For a client in the oliguric phase of acute renal failure (ARF), which nursing intervention is the most important? 1. encouraging coughing and deep breathing 2. promoting carbohydrate intake 3. limiting fluid intake 4. providing pain-relief measures

3. limiting fluid intake During the oliguric phase of ARF, urine output decreases markedly, possibly leading to fluid overload. Limiting oral and I.V. fluid intake can prevent fluid overload and its complications, such as heart failure and pulmonary edema. Encouraging coughing and deep breathing is important for clients with various respiratory disorders. Promoting carbohydrate intake may be helpful in ARF but doesn't take precedence over fluid limitation. Controlling pain isn't important because ARF rarely causes pain.

The nurse finds a client in a long term care facility, after the evening meal, to be unresponsive with cold, clammy skin to touch. A finger stick blood glucose level reveals 21 mg/dL. What are the nurse's immediate priority actions? Select all that apply. 1. Encourage the client to drink orange juice. 2. Alert the family to the change in condition after the client is stable. 3. Identify if the client has clear breath sounds. 4. Notify the healthcare provider of hypoglycemic event. 5. Administer as needed glucagon 1 mg intramuscularly now.

4. Notify the healthcare provider of hypoglycemic event. 5. Administer as needed glucagon 1 mg intramuscularly now. The nurse will need to notify the healthcare provider of the hypoglycemia. The nurse will also need to treat the hypoglycemia with glucagon 1mg IM now. The client is unresponsive and will not be able to drink orange juice. Breath sounds are not a priority during hypoglycemia. The family will be notified of change of condition when the client is stable, but this is not the priority action.

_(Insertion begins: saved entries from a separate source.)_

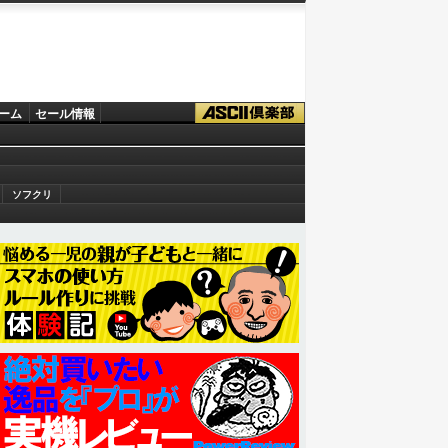
ーム
セール情報
ソフクリ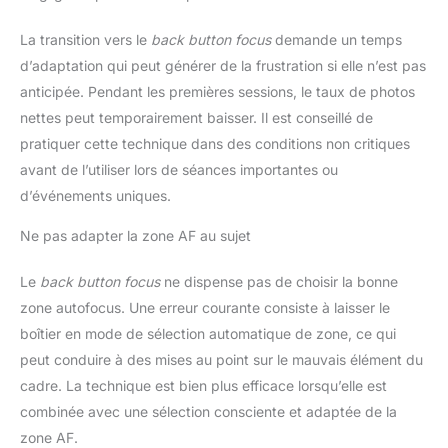
multi-interface Sony, pour des
enregistrements audio
professionnels pour les vidéos
La transition vers le
back button focus
demande un temps
et les diffusions en direct.
d’adaptation qui peut générer de la frustration si elle n’est pas
PARTAGEZ VOTRE CONTENU
AUTOUR DE VOUS Pour une
anticipée. Pendant les premières sessions, le taux de photos
transmission stable des
images, vous pouvez facilement
nettes peut temporairement baisser. Il est conseillé de
vous connecter à votre
smartphone via l'application
pratiquer cette technique dans des conditions non critiques
Creators. Pour les réunions en
avant de l’utiliser lors de séances importantes ou
ligne et le streaming, l'appareil
photo peut être converti en une
d’événements uniques.
webcam 4K de haute qualité.
Connexion à l'iPhone : 1)
Téléchargez l'application Sony
Ne pas adapter la zone AF au sujet
Creators depuis l'App Store. 2)
Activez le Bluetooth et le WiFi
sur l'iPhone et l'appareil photo.
Le
back button focus
ne dispense pas de choisir la bonne
3) Connectez les appareils via
l'application. > Vous pouvez
zone autofocus. Une erreur courante consiste à laisser le
ensuite transférer directement
boîtier en mode de sélection automatique de zone, ce qui
des photos et des vidéos et
contrôler l'appareil photo à
peut conduire à des mises au point sur le mauvais élément du
distance via votre smartphone.
CONTENU DE LA LIVRAISON :
cadre. La technique est bien plus efficace lorsqu’elle est
boîtier ZV-E10, objectif SEL1650
II avec capuchon et pare-soleil,
combinée avec une sélection consciente et adaptée de la
batterie NP-FW50, sans
zone AF.
chargeur (un chargeur USB de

A client with a tentative diagnosis of hyperosmolar hyperglycemic nonketotic syndrome (HHNS) has a history of type 2 diabetes that is being controlled with an oral diabetic agent, tolbutamide. Which laboratory test is the most important for confirming this disorder? 1. serum potassium level 2.serum sodium level 3.arterial blood gas (ABG) values 4. serum osmolarity

4. serum osmolarity Serum osmolarity is the most important test for confirming HHNS; it's also used to guide treatment strategies and determine evaluation criteria. A client with HHNS typically has a serum osmolarity of more than 350 mOsm/L. Serum potassium, serum sodium, and ABG values are also measured, but they aren't as important as serum osmolarity for confirming a diagnosis of HHNS. A client with HHNS typically has hypernatremia and osmotic diuresis. ABG values reveal acidosis, and the potassium level is variable.